Evaluating a New Proposal for Detecting Data Falsification in Surveys
An additional analysis stemming from the Kuriakose & Robbins piece is a scatter plot showing the number of questions (x-axis) against percentage of near duplicates (y-axis). This raised the question — if more questions in a survey cause a lower near duplicate rate, shouldn’t that be apparent in the scatter plot? One of the problems with the graph is that several important survey characteristics are confounded when run that way in a simple bivariate analysis.
To demonstrate this point, we conducted an additional empirical analysis. Using 367 Pew Research Center international surveys, we ran a regression predicting the percentage of near duplicates using the following covariates: the number of questions, the sample size, and the percentage of questions with five or more response options.

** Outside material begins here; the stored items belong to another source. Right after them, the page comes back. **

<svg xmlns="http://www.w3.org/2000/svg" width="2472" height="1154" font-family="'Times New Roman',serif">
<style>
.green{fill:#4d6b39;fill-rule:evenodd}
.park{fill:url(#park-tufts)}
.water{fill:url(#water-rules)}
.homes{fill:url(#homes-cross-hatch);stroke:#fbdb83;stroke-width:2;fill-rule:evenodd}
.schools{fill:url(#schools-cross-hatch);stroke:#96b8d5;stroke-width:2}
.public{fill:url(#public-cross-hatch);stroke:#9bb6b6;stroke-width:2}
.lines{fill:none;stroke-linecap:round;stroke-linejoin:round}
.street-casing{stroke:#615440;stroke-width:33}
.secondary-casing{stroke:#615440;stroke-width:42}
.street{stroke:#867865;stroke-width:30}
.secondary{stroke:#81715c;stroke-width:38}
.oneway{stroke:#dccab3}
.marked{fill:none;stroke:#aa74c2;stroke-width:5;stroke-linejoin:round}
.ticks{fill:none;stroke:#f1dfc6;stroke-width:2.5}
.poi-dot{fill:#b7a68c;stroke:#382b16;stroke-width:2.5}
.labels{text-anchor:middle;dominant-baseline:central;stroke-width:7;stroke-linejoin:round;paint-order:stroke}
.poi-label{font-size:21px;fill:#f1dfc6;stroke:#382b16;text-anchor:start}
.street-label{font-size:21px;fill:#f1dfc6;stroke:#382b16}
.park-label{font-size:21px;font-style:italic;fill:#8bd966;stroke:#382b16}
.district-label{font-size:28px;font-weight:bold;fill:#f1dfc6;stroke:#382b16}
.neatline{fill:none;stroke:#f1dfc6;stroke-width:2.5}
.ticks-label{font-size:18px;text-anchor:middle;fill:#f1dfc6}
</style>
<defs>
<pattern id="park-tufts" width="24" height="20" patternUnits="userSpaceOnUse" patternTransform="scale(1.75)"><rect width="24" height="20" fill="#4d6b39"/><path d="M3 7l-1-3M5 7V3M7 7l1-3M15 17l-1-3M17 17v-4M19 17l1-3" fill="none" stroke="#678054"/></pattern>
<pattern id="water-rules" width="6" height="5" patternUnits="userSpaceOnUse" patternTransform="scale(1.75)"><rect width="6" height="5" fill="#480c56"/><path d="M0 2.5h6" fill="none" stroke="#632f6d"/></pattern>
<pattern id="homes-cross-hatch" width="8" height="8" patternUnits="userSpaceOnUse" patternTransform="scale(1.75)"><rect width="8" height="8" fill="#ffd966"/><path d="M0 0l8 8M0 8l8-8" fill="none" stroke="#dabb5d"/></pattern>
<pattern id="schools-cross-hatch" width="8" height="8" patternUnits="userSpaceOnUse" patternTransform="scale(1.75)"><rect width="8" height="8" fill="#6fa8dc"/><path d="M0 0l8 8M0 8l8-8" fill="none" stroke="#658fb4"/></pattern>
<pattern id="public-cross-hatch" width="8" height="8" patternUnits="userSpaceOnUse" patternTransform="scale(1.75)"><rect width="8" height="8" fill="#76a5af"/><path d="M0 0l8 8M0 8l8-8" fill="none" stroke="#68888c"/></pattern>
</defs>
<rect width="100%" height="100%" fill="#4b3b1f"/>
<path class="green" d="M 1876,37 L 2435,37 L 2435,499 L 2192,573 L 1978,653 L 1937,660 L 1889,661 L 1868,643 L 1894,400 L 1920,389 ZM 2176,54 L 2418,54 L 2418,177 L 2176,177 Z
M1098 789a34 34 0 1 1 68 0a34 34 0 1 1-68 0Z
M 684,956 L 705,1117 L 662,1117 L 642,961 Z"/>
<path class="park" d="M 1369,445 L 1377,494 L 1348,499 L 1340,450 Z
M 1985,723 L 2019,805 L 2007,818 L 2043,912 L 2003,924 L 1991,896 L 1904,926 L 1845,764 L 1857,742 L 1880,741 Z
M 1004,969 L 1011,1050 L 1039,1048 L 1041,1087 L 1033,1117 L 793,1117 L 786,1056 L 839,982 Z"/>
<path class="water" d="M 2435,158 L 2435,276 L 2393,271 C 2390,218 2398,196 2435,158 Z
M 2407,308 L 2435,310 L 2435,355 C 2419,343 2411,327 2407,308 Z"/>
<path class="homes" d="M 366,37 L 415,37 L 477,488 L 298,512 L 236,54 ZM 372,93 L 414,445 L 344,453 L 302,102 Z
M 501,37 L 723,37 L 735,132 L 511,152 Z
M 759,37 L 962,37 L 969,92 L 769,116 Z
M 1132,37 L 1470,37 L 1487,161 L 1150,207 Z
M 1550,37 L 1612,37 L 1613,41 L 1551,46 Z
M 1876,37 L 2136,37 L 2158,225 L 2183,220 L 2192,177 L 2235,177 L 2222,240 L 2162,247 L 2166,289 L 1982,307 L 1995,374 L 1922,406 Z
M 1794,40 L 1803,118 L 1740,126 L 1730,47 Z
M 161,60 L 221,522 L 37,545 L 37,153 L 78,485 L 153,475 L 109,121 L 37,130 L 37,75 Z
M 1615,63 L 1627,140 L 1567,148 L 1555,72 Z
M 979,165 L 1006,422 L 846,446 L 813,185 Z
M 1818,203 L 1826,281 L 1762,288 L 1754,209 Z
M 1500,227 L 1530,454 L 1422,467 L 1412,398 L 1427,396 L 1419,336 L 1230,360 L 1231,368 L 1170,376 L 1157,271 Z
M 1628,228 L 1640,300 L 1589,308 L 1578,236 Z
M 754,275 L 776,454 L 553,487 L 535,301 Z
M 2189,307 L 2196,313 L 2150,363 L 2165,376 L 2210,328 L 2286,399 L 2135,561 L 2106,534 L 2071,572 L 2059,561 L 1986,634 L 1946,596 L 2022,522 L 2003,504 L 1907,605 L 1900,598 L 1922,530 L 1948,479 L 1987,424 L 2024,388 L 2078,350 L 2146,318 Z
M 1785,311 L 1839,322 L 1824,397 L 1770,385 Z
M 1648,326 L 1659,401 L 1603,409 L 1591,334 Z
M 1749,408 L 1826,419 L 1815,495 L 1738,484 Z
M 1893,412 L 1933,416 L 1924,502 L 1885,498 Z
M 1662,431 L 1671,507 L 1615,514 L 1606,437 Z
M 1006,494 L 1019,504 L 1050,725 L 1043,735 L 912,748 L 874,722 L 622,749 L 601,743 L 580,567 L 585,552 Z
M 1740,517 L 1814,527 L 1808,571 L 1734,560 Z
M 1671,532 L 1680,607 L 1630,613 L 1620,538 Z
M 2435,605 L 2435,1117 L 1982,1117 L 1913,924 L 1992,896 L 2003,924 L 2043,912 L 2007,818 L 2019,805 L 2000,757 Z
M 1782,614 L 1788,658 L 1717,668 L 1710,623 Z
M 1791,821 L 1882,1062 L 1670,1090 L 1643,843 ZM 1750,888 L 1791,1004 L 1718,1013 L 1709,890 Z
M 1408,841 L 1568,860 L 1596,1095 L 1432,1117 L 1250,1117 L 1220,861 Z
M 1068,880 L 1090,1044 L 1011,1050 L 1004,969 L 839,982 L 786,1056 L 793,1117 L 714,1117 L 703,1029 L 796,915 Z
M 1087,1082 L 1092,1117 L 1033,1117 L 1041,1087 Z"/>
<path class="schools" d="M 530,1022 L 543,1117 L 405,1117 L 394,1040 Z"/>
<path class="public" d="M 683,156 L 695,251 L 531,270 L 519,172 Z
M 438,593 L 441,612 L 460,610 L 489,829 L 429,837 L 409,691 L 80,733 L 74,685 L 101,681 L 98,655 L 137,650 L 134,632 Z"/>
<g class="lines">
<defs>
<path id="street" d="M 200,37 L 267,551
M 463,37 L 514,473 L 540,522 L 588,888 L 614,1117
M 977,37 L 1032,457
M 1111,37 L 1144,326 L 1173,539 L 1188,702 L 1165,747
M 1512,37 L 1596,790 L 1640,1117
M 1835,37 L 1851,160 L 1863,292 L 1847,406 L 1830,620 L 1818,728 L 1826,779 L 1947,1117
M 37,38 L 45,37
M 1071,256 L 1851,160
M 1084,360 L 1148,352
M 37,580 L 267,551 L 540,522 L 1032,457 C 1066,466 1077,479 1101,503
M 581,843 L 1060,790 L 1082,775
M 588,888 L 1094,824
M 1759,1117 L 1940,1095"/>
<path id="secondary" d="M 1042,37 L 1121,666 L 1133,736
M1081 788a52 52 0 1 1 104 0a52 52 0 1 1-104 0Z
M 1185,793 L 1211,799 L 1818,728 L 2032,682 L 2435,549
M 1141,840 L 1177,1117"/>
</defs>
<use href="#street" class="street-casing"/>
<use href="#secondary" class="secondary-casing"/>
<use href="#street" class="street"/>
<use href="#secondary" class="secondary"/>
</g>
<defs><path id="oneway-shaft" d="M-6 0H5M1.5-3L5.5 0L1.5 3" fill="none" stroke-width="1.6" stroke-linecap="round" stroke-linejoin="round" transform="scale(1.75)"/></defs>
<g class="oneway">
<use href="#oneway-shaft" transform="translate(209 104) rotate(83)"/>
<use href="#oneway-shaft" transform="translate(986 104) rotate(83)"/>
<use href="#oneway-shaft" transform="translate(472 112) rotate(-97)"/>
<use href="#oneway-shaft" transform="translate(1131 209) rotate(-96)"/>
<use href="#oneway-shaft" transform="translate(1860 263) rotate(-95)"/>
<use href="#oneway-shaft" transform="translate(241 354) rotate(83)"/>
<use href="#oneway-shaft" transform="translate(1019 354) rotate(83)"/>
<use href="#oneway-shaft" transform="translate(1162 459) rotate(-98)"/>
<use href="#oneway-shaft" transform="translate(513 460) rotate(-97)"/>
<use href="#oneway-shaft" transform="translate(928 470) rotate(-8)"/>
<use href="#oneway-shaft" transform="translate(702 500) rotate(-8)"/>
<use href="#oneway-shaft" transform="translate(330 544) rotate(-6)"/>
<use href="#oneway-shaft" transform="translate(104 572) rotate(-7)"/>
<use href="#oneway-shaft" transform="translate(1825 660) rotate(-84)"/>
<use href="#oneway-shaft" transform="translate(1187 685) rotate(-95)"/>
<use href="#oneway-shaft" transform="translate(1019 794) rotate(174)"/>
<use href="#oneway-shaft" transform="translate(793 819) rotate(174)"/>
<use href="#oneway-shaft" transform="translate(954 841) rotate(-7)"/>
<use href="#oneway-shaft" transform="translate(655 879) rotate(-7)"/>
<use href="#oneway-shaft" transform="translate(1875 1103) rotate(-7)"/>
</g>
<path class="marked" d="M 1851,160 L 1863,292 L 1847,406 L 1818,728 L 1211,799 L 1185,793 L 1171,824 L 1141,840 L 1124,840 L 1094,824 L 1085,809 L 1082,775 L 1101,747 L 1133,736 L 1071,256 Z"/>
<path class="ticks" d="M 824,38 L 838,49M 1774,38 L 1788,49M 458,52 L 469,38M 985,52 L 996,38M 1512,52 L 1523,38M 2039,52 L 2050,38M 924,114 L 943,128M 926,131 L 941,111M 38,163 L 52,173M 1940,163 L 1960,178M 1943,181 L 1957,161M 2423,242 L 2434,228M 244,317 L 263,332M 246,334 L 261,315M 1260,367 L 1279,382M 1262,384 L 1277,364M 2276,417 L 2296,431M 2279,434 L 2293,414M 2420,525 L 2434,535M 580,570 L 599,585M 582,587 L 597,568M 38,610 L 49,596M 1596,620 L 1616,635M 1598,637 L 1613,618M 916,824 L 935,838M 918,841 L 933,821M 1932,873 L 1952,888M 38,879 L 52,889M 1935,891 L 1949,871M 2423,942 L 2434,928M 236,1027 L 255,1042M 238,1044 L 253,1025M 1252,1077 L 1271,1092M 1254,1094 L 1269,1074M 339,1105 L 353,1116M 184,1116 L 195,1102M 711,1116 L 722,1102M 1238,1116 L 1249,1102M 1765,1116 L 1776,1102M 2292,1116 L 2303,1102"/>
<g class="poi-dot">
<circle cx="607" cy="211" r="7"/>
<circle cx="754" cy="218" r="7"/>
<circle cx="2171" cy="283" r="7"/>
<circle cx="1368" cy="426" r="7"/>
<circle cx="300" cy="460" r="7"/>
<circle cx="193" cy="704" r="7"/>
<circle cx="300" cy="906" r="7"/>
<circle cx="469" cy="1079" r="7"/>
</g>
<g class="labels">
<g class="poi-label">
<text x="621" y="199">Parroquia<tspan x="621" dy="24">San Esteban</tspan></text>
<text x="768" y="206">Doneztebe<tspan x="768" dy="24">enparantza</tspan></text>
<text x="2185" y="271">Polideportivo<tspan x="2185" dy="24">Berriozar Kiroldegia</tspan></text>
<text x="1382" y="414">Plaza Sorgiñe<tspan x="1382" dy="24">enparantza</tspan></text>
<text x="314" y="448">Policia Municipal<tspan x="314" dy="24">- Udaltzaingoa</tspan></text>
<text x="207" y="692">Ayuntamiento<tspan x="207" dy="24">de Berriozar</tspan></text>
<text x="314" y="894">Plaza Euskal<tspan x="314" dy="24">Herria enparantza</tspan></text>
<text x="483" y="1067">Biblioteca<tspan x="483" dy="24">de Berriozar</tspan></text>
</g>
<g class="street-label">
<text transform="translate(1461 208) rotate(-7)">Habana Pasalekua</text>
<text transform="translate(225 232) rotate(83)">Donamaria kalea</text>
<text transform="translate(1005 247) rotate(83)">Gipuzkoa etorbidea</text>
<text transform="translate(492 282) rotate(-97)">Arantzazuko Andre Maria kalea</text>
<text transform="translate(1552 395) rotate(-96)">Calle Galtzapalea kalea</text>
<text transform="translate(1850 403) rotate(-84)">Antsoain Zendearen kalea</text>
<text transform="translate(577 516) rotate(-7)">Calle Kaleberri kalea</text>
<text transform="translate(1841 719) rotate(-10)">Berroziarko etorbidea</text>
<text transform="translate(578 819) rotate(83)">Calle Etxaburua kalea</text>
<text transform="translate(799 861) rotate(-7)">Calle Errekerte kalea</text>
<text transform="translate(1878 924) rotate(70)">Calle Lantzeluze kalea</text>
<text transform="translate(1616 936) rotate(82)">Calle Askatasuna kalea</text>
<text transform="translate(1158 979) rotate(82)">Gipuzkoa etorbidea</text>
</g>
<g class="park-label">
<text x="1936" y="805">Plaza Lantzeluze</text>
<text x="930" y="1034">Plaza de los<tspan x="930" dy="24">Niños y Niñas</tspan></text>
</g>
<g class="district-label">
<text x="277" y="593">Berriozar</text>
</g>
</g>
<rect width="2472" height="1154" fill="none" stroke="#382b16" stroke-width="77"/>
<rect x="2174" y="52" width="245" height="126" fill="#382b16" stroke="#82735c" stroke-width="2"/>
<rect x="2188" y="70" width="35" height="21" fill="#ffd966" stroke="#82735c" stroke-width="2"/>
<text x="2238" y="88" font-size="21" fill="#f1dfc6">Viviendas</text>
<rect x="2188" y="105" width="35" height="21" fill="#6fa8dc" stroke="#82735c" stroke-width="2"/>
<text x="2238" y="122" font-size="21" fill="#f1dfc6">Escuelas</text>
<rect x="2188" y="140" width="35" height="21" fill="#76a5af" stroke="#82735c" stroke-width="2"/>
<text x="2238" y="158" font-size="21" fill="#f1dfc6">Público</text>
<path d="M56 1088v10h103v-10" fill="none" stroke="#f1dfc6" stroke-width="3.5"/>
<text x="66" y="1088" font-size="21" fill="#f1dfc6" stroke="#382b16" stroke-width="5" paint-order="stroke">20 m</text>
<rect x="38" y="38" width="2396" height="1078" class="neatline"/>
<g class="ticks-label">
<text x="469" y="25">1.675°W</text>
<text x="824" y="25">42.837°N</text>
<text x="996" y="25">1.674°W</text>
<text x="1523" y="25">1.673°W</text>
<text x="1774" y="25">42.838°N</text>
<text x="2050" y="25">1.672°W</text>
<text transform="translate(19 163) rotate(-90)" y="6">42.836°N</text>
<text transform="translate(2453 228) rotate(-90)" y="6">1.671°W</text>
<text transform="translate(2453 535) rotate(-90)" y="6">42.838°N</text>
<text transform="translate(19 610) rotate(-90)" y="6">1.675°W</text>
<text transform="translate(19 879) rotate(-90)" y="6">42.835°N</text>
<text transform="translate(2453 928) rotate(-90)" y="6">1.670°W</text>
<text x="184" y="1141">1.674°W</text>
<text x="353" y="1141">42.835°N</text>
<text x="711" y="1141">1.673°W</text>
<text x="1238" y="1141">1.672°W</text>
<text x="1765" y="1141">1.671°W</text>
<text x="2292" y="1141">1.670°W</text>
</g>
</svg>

As the results show, two survey characteristics are significant predictors of the percentage of near duplicates. The number of questions turned out to be not significantly predictive, however, the sample size and the proportion of questions with five or more response categories both have a strong association with the percentage of near duplicates. The larger the sample size, the higher the percentage of near duplicates. The greater the proportion of questions with 5+ response options, the lower the percentage of near duplicates. This adds to the evidence in our paper that a uniform threshold of 85% is wrong-headed because survey characteristics affect the likelihood of there being a high match rate. All of the 367 datasets in this analysis are publically available on our website and the R code for this regression is available upon request.